Do Universities Give You Value for Money?

Thursday, June 13, 2013 12:00 AM

Johnny Rich, media and higher education specialist with various roles on leading brands such as Push, Push Talks and UniQs, mulls over the issues around value for money in higher education

At nine grand a year, university is an expensive business. But the thing is, that's not what it costs. It's both more than that and less.


Let me explain. But before I do, let's think about what you get for your money. Last month a study was published (by HEPI/Which? University) that said that even though tuition fees trebled last year, students' contact hours - that's teaching time to you and me - stayed basically the same. In other words, you're paying more, but you're still getting an average of just 14 hours and 14 minutes of classes per week.

Or at least, that's how the media reported the story. But that's a pretty dumb way to look at it. It's not the quantity that counts, it's the quality. An hour spent one-on-one with an inspiring world expert on your subject beats ten hours of boring lectures in a hall with 200 other students. At different unis on different courses, you might have either of these, both, or neither.

Besides learning isn't something that's done to you. It's something you do. Any uni applicant who looks at that 14 hours of teaching time and thinks, 'Less than 3 hours a day? What a doss!' is in for a surprise.

Uni is mostly about studying rather than being taught. The teaching helps you work out what to study. It helps you understand better what you're studying. It doesn't replace it. At some times in your university career and on some courses, it's actually better to have less teaching so you can spend more time studying.

So, 'value for money' and 'contact hours' are definitely not the same thing. The way the course is taught is more important and whether that suits how you like to learn. Also, what else do you get for your money?

Your fees pay for the whole university experience. That includes the teaching, sure. But it's also the library, the campus, the students' union, the clubs and sports, the careers advisers, the welfare team and maybe a whole bunch of other stuff.

What's the whole student experience like at one place versus another? Is it what you want? Because we're all different and no one place suits everyone. That's the kind of detail that covers.

Another more relevant way of measuring value for money might be to work out what your investment - of money, but also of time - will bring you in terms of a happier, more rewarding life. That's the question that BestCourse4Me focuses on. Where will your degree take you? Can you put a price on whether that's worth it for you?

And what is that price? As I said, it's both more and less than £9,000 a year. It's more because that money covers your fees only. You probably need about the same again each year to live on.
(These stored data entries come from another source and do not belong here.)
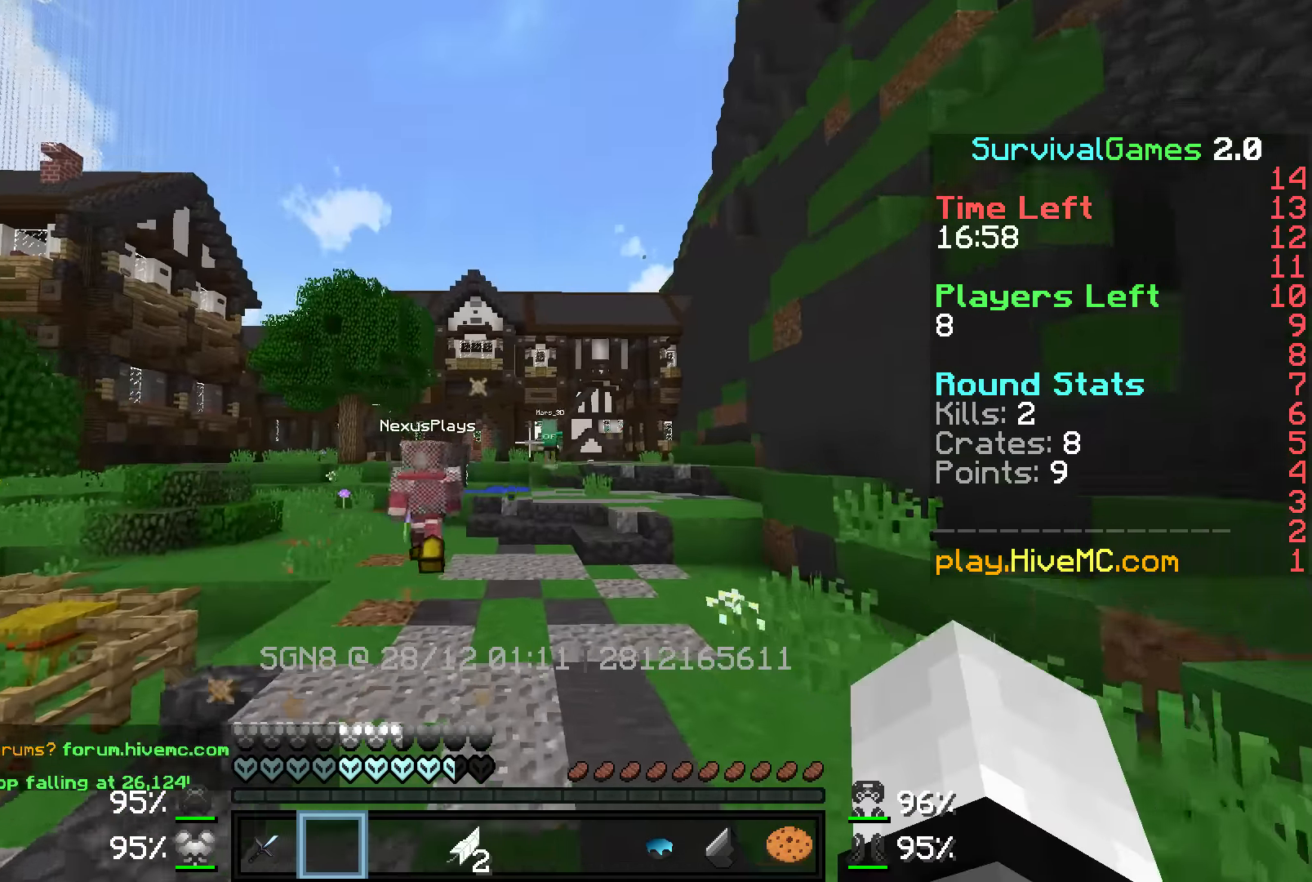
{"keys": ["w"], "mouse": [], "events": []}
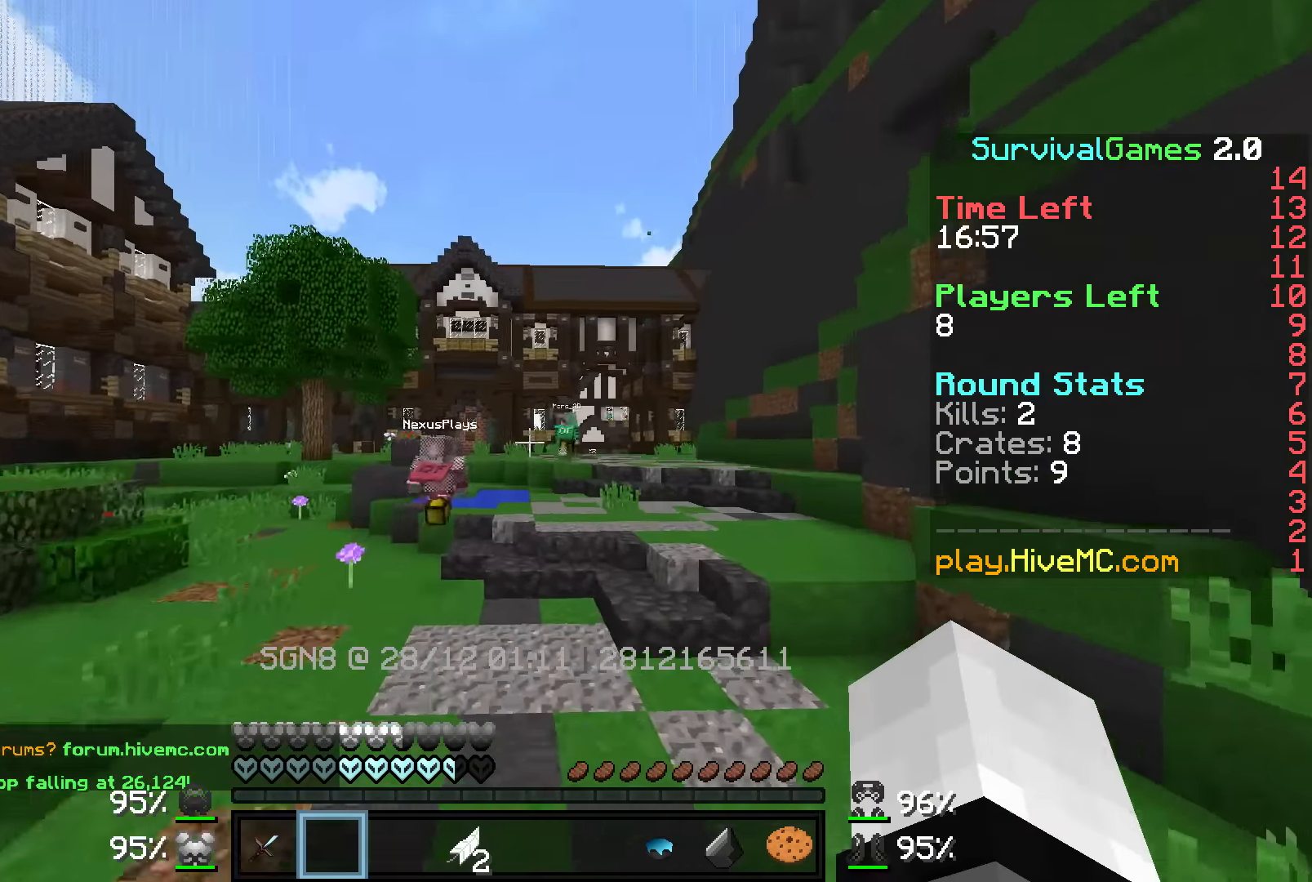
{"keys": ["w"], "mouse": [], "events": []}
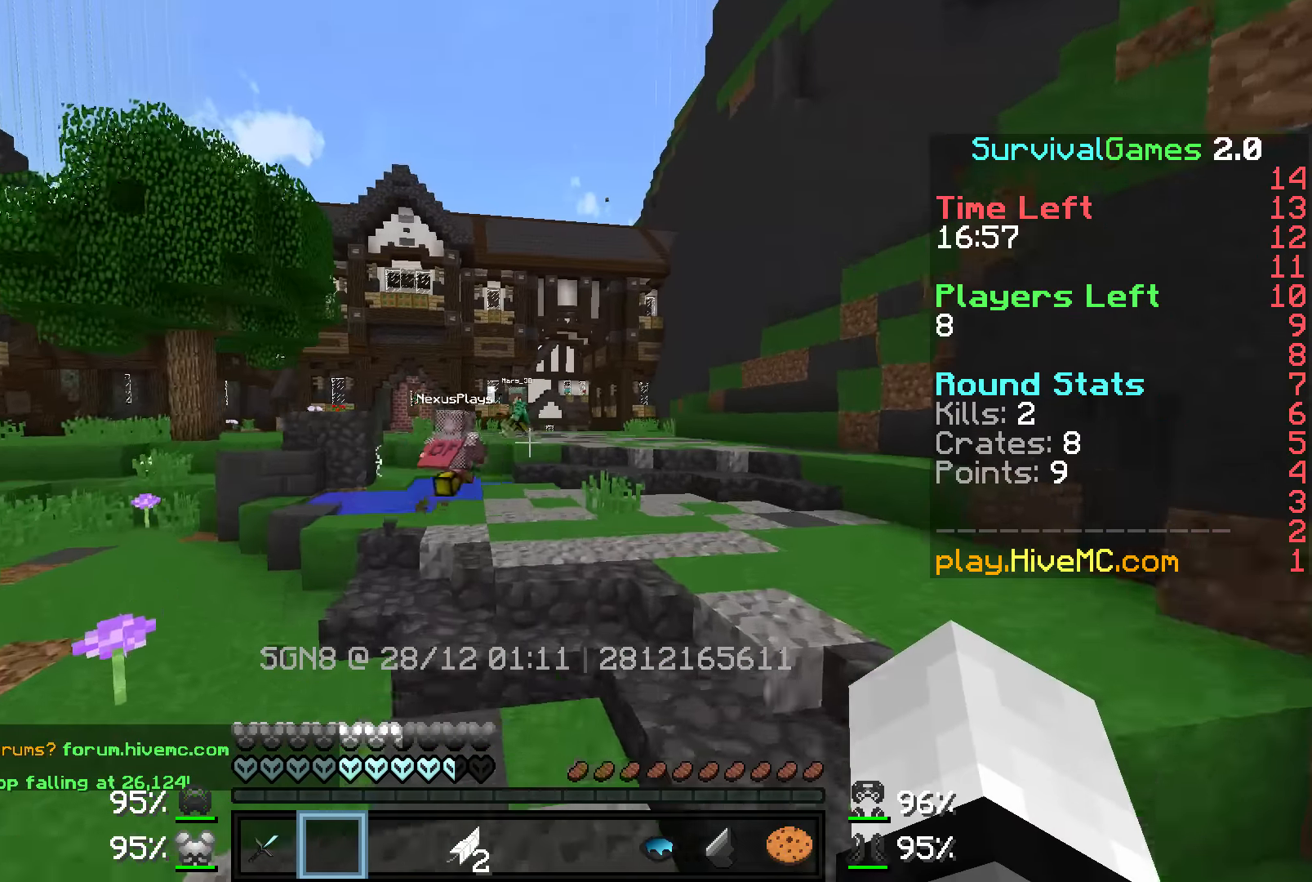
{"keys": ["w"], "mouse": [], "events": []}
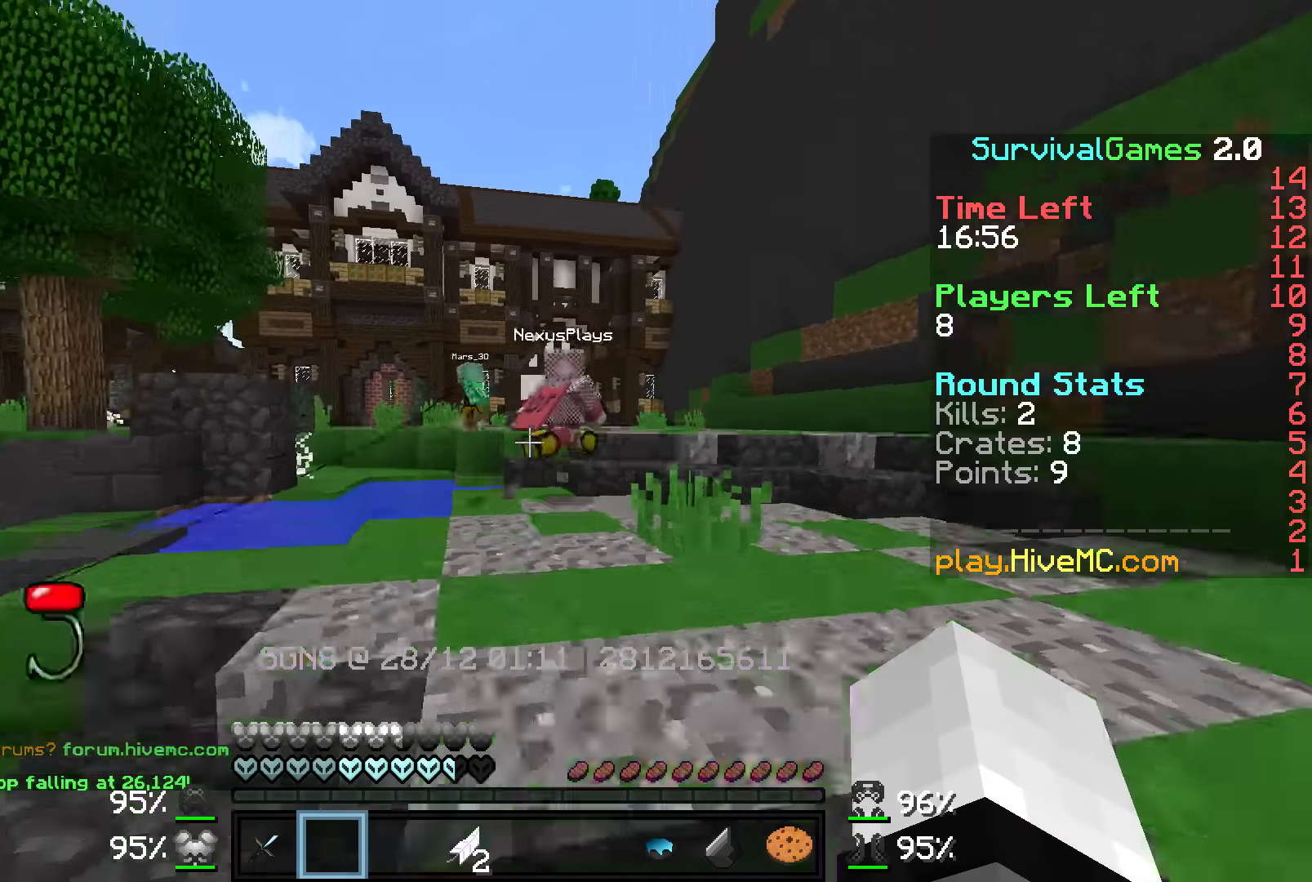
{"keys": ["w"], "mouse": [], "events": []}
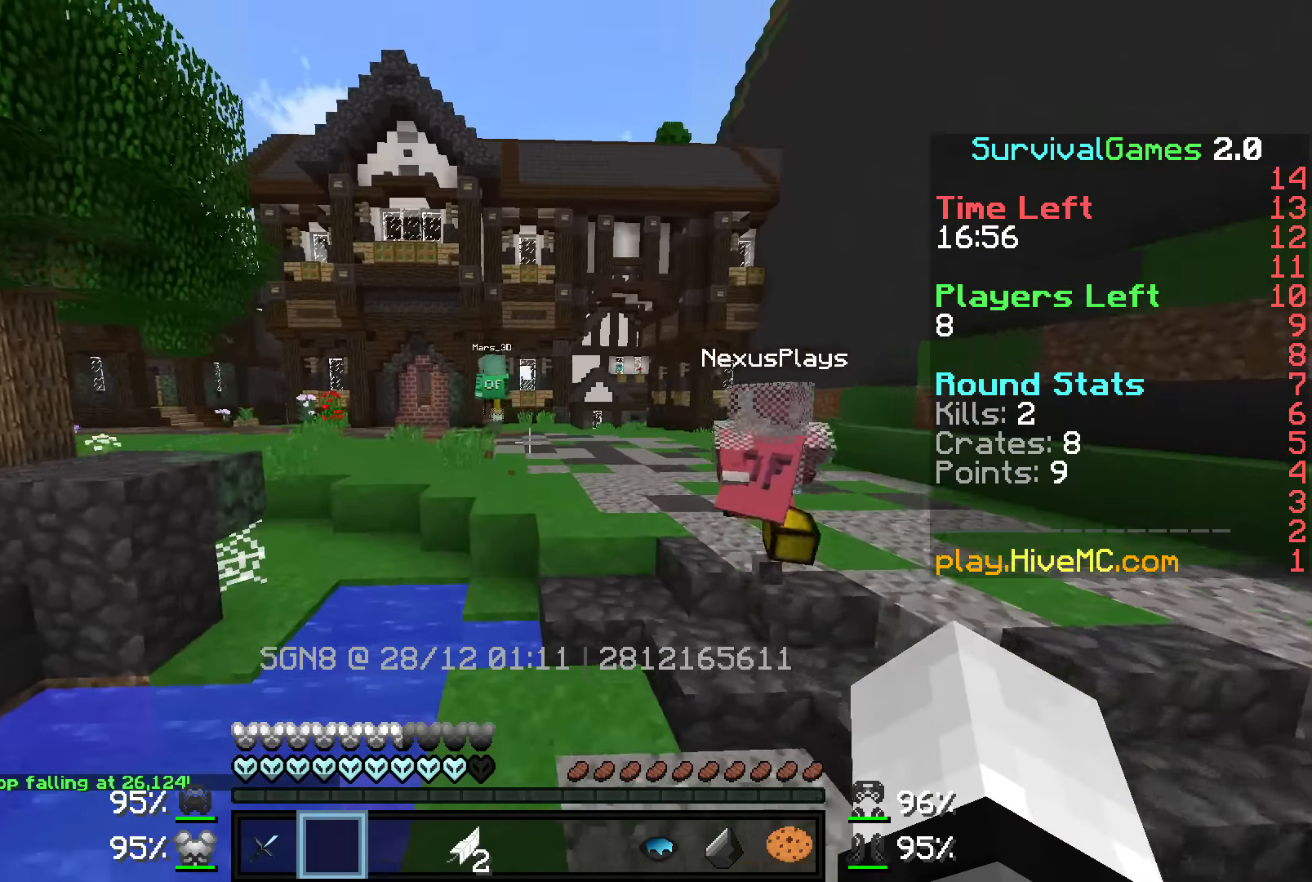
{"keys": ["w"], "mouse": [], "events": []}
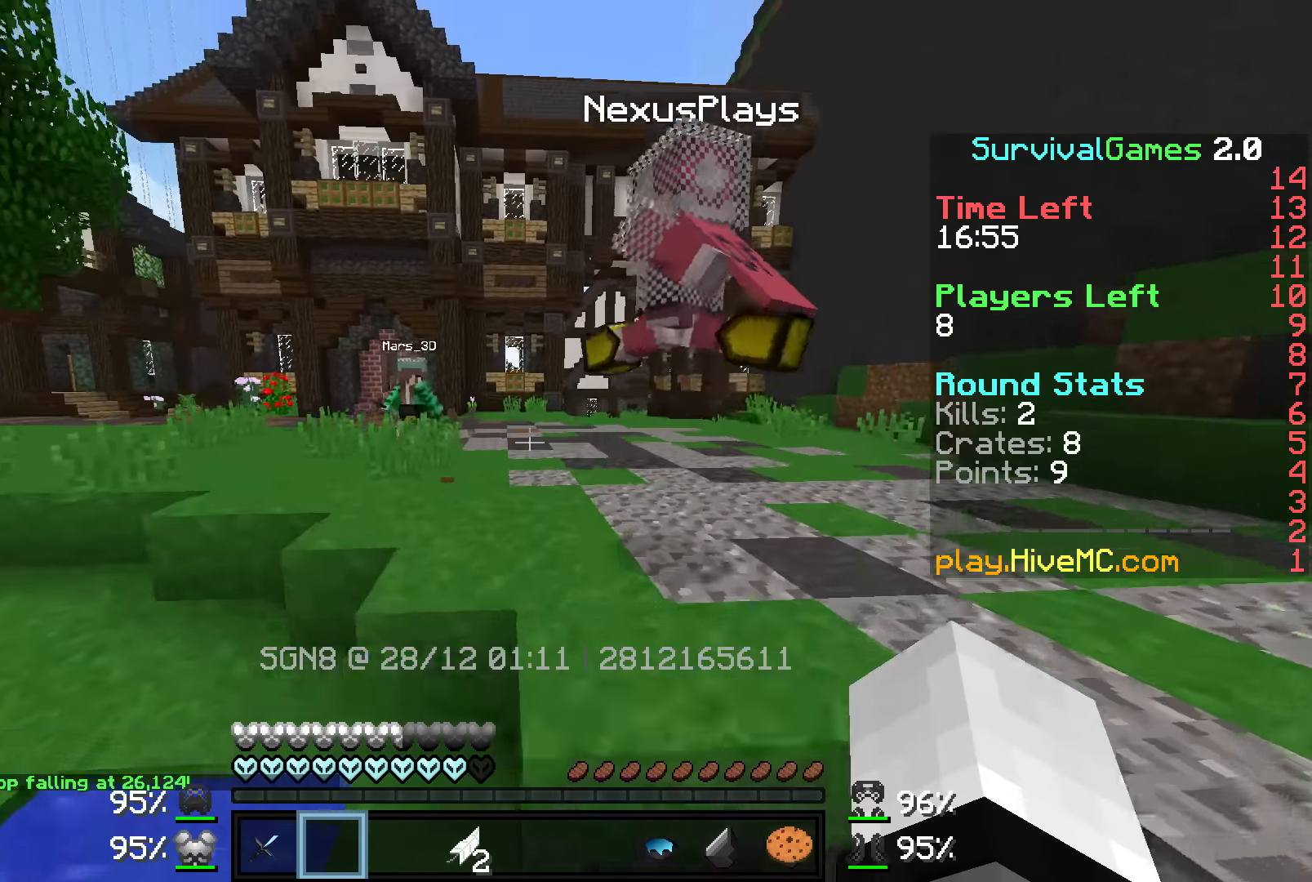
{"keys": ["d", "w"], "mouse": [], "events": [[50, "d", "down"]]}
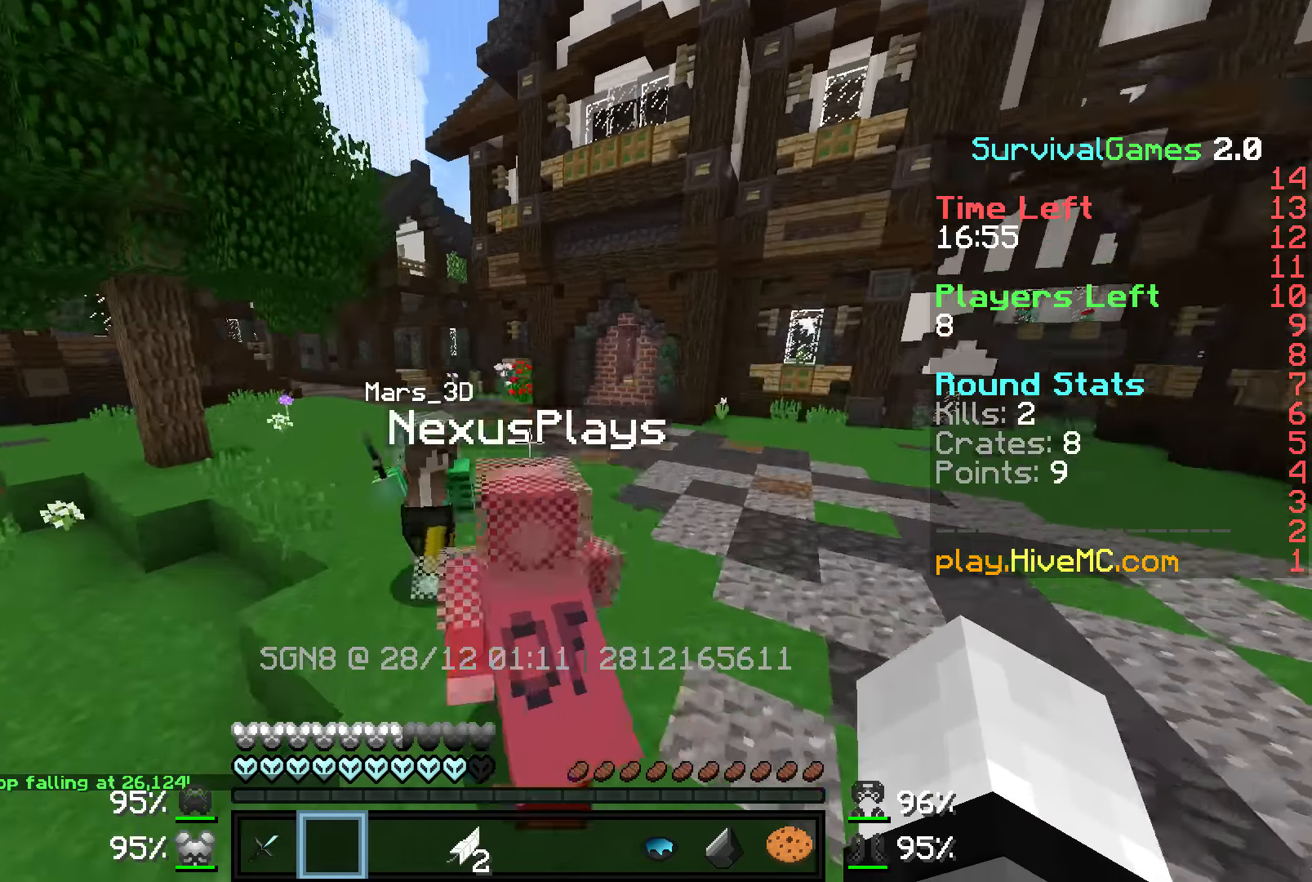
{"keys": ["w"], "mouse": [], "events": [[50, "d", "up"]]}
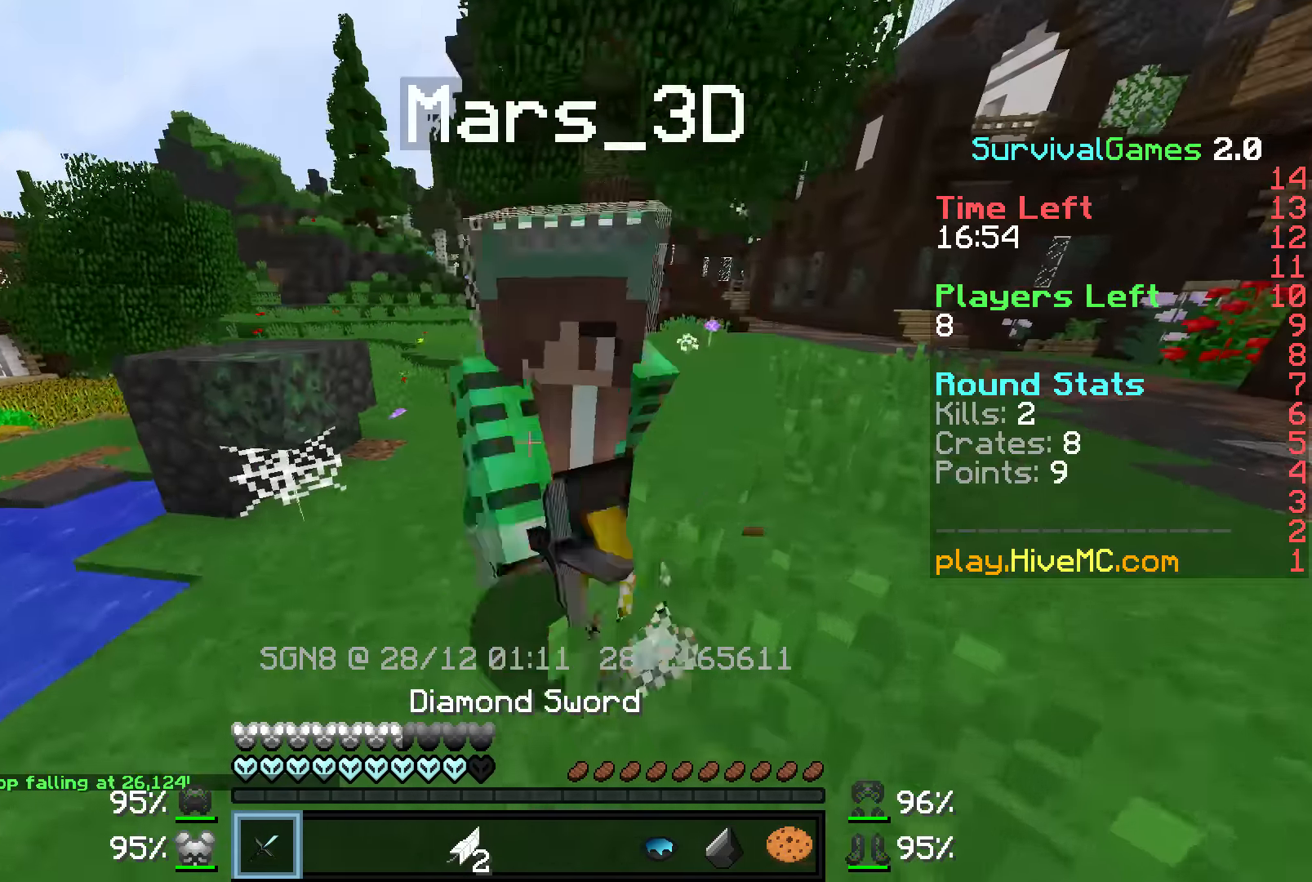
{"keys": ["a", "w"], "mouse": ["left"], "events": [[100, "d", "down"], [100, "mouse_left", "down"], [200, "mouse_left", "up"], [250, "mouse_left", "down"], [350, "mouse_left", "up"], [400, "a", "down"], [400, "d", "up"], [400, "mouse_left", "down"], [450, "mouse_left", "up"], [500, "mouse_left", "down"]]}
And since most people have to borrow that money as a student loan, it'll actually be more by the time they pay it back because there'll be interest to pay too.

But the price is less too, because most people will never pay back their student loans - or not the whole thing plus interest. You only pay back a slice of whatever you earn after you leave uni. The bigger your salary cake, the bigger the slice you pay, but if your cake's too small (under £21,000 per year), there's no slice at all.

If, after 30 years, the slices still haven't repaid everything, then they'll wipe the rest of your debt. Gone. Only the graduates who earn the most are ever likely to get to that point when they've paid it all off - and, let's face it, they can afford it.

So it doesn't much matter what your fees are or what your student loan debt is (other debts matter), you're probably going to be paying the same amount for 30 years anyway based on what you earn, not on what you owe.

For all these reasons, talking about value for money is not very helpful if you're thinking about where to study. The only question that really matters is, Is it what you want? You can't put a price on that.